■ **Given data**:
>>>

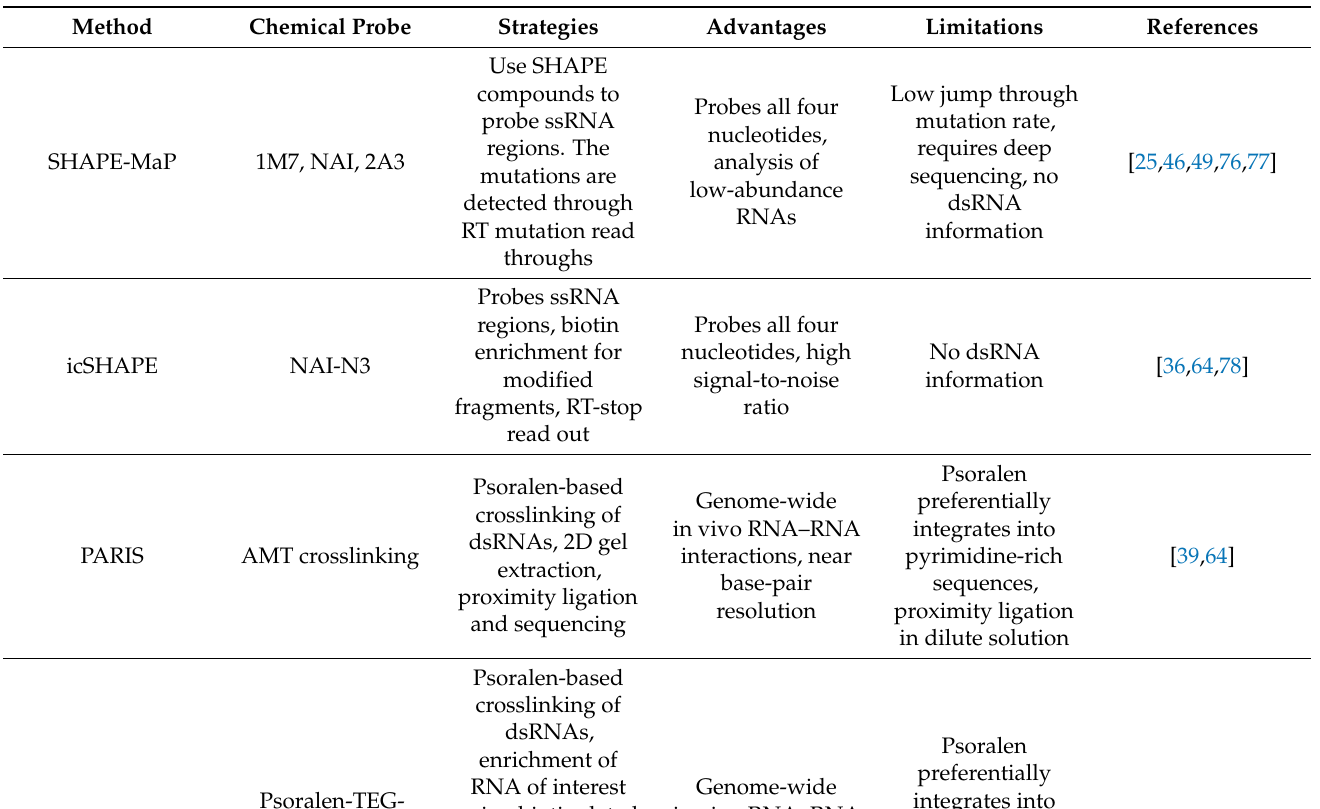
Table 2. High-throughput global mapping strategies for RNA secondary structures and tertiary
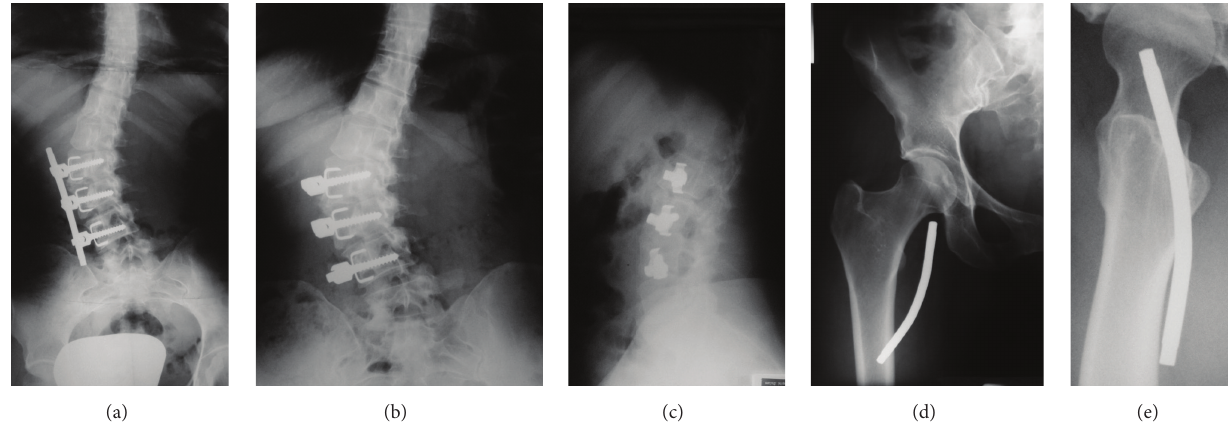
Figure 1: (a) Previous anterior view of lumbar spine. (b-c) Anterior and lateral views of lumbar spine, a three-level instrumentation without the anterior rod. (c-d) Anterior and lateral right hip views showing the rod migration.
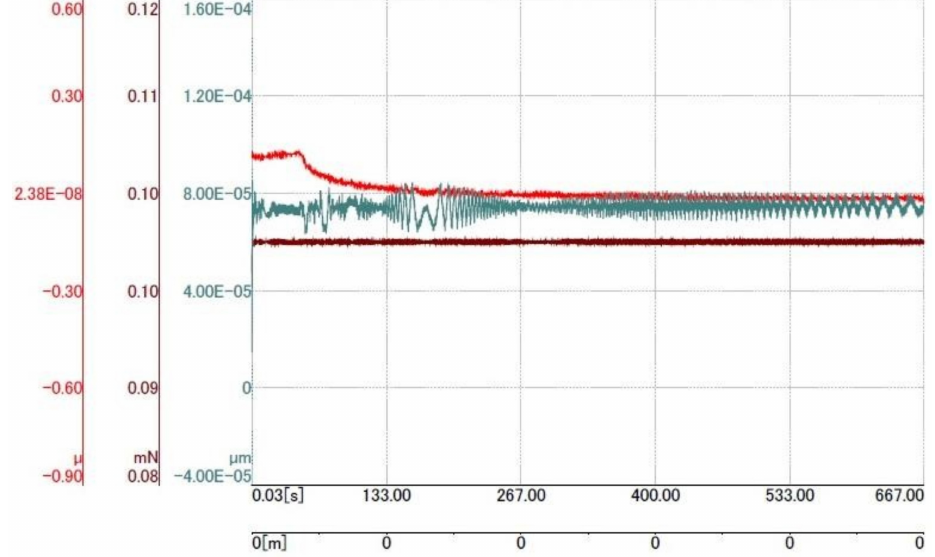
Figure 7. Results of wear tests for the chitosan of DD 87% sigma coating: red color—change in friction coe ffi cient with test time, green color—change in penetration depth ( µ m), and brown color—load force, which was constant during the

<<<

■ **Work task**: Beginning with the line that contains "Figure 1: (a)" and ending with the last line of the data, restate each line word for word. Exclude the pictures.

■ **Output for this exercise**:
Figure 1: (a) Previous anterior view of lumbar spine. (b-c) Anterior and lateral views of lumbar spine, a three-level instrumentation without the anterior rod. (c-d) Anterior and lateral right hip views showing the rod migration.
Figure 7. Results of wear tests for the chitosan of DD 87% sigma coating: red color—change in friction coe ffi cient with test time, green color—change in penetration depth ( µ m), and brown color—load force, which was constant during the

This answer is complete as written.